Comme vous le savez déjà, le 8 mars est la journée internationale des droits des femmes. Vous savez aussi qu’on ne dit plus « journée de la femme » parce que c’est réducteur et que ça encourage une vision sexiste des choses. Et puis, d’une manière générale, vous êtes de plus en plus conscients des faits choquants concernant la vie des femmes dans le monde. Tout ça, c’est plus ou moins acquis. Seulement, on a encore tous du chemin à faire (certains plus que d’autres, certes) et l’année écoulée nous l’a bien montré. Voilà 10 gros loupés qui montrent qu’on n’y est pas encore tout à fait. Ou qu’on en est loin, tout dépend du point de vue.

1. Polanski aux Césars

C’est le fait le plus marquant en France qui montre que le sexisme et l’impunité dans les violences faites aux femmes demeurent. Un homme accusé par 12 femmes de viols et viols sur mineures a été et est encore protégé par des personnes puissantes et reconnues. Le monde entier a été témoin de ce gros ratage de l’Académie des Césars 2020 qui a loupé le tournant engagé depuis #MeToo. En espérant que l’énorme malaise de cette année fasse changer les choses pour la suite.

2. Il y a toujours beaucoup moins de femmes que d'hommes dans les conseils d'administrations des entreprises cotées en Bourse

En France, on s’en sort plutôt pas mal, avec 44% de femmes dans les conseils d’administration, mais quand on va voir le reste de l’Europe et du monde, c’est déjà bien plus compliqué. La Grèce et l’Estonie en sont à seulement 10%, quand la moyenne mondiale tourne autour de 20 %. Pourtant, il a été prouvé que la présence des femmes dans les conseils d’administration apportait plus de performance dans les entreprises, donc il n’y a vraiment aucune raison de ne pas mettre en place une vraie parité.

3. En février 2019, les députés européens ont refusé de rendre obligatoire une formation de prévention sur le harcèlement sexuel

C’était il y a un peu plus d’un an mais c’est important de parler de cette formation. La plupart des députés s’y sont montrés favorables en public, mais lorsqu’il a fallu voter à bulletin secret, ils l’ont refusée. De quoi mettre en lumière un soutien de façade hypocrite à la cause féministe de la part de certains de nos élus.
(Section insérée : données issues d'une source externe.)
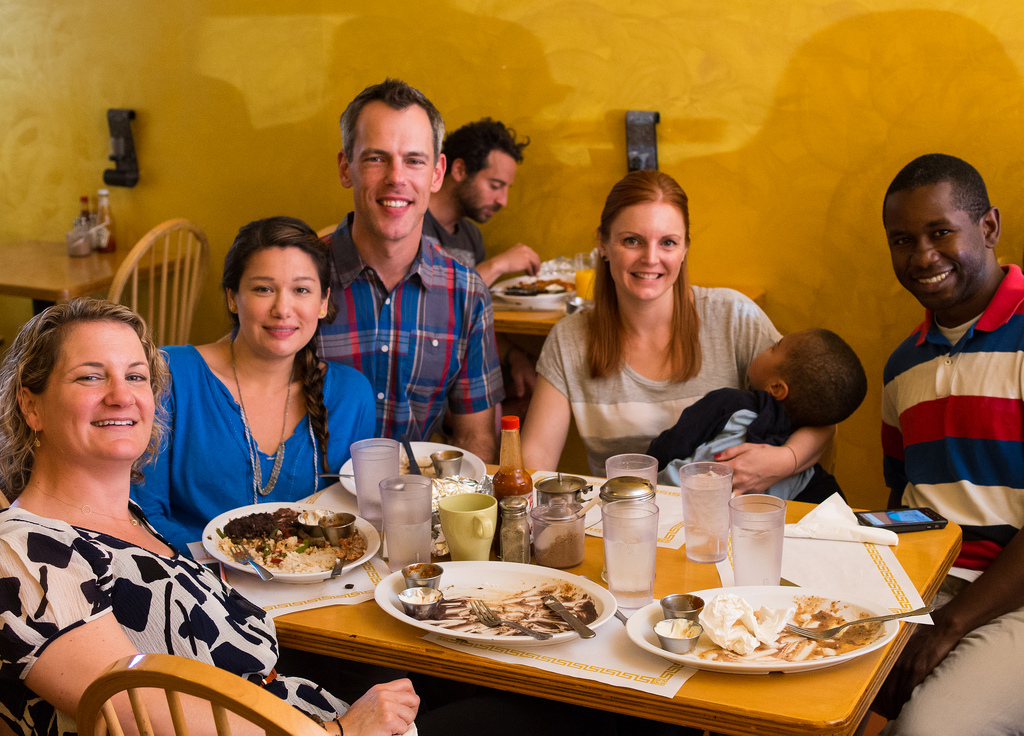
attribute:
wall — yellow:
[733, 32, 863, 133]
4. En mai 2019, l'Alabama a voté pour une interdiction quasi-totale de l'IVG

Pour être plus précis, si un citoyen avorte en Alabama, il risque une peine de prison allant de 10 à 99 ans, et ce même en cas de viol ou d’inceste. Un vrai retour en arrière qui donne la nausée. A côté de ça, d’autres Etats du pays, comme la Louisiane, le Missouri ou la Géorgie, ont restreint les conditions d’accès à l’IVG. Bien entendu, ces décisions anti-féministes ont été majoritairement prises par des hommes.
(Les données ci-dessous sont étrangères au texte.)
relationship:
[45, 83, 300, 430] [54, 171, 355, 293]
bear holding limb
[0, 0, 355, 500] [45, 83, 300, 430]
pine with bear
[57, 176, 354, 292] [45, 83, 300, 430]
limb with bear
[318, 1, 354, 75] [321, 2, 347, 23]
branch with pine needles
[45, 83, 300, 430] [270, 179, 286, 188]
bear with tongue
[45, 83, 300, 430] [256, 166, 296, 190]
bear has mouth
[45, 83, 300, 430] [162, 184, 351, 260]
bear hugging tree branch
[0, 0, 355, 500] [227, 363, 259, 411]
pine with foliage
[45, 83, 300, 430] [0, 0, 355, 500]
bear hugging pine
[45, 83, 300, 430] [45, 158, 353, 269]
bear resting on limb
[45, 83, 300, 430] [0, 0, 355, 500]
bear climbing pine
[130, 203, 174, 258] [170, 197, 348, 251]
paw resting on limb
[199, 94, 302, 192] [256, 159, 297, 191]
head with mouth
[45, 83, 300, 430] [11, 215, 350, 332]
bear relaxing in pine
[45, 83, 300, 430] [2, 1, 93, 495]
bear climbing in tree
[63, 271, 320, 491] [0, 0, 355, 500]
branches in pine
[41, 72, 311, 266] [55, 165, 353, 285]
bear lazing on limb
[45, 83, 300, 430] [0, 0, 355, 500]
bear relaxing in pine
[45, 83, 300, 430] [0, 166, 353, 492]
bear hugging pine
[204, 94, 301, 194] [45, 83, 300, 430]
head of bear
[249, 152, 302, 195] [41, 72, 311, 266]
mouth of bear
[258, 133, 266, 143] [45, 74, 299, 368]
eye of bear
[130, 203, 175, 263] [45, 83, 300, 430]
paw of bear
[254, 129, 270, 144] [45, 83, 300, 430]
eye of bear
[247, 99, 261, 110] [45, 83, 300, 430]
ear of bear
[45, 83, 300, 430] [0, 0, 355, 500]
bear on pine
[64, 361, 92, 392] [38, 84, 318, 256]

5. Le nombre de féminicides a augmenté en 2019

Il était de 121 en 2018, et il est passé à 149 en 2019. On aurait pu croire qu’avec toutes les prises de conscience de ces dernières années ce chiffre allait baisser, mais il faut croire que notre société ne s’est pas adaptée. Il est toujours aussi difficile aujourd’hui pour les femmes d’être écoutées lorsqu’elles portent plainte contre un homme et les violences conjugales sont trop souvent minimisées. Le gouvernement promet une hausse du budget alloué à la lutte contre les violences conjugales en 2020, mais on n’est pas convaincu.
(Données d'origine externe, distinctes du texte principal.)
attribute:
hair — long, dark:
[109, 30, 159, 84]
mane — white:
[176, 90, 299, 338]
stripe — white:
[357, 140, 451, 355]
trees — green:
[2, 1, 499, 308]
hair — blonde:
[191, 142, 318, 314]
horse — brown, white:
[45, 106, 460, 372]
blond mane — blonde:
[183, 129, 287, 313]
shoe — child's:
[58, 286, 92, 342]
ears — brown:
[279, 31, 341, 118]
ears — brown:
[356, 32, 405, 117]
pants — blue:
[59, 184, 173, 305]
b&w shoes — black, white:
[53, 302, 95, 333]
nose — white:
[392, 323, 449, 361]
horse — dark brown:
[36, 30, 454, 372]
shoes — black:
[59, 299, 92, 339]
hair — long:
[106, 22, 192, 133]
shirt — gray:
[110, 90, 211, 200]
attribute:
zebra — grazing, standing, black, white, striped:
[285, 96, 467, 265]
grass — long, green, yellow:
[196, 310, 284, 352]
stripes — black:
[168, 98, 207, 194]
6. Larousse n'a pas voulu corriger ses définitions sexistes

Début 2020, quelques personnes ont mis le nez dans les définitions du Larousse pour y trouver quelques définitions sexistes. On a, par exemple, « boulangère = femme du boulanger », « présidente = femme du président », « guerrière = jeune femme, qui revendique avec agressivité et violence sa place dans la société ». Bref, s’il y a un siècle ces définitions passaient bien, elles n’ont plus rien à faire là aujourd’hui.

7. En attendant, en 2020, "féminicide" n'est toujours pas dans le Larousse

Alors que le Petit Robert est au point là-dessus depuis 2014, avant-même les nouvelles prises de conscience encouragées par #MeToo (parce qu’il faut avouer qu’on était nombreux, hommes comme femmes, à être largués sur les questions féministes avant 2017). On se demande pourquoi Larousse refuse de reconnaître ce mot et, du même coup, sa réalité.

8. En Europe, certains pays ont encore des lois restrictives sur l'accès à la contraception ou à l'avortement

La Slovaquie, par exemple, interdit le remboursement par la sécurité sociale des différents types de contraceptifs. D’autres pays comme l’Irlande du Nord, la Pologne, Monaco et Malte rendent difficile l’accès à l’avortement, voire l’interdisent totalement pour le dernier. On parle bien de pays européens, oui, et ça fait peur.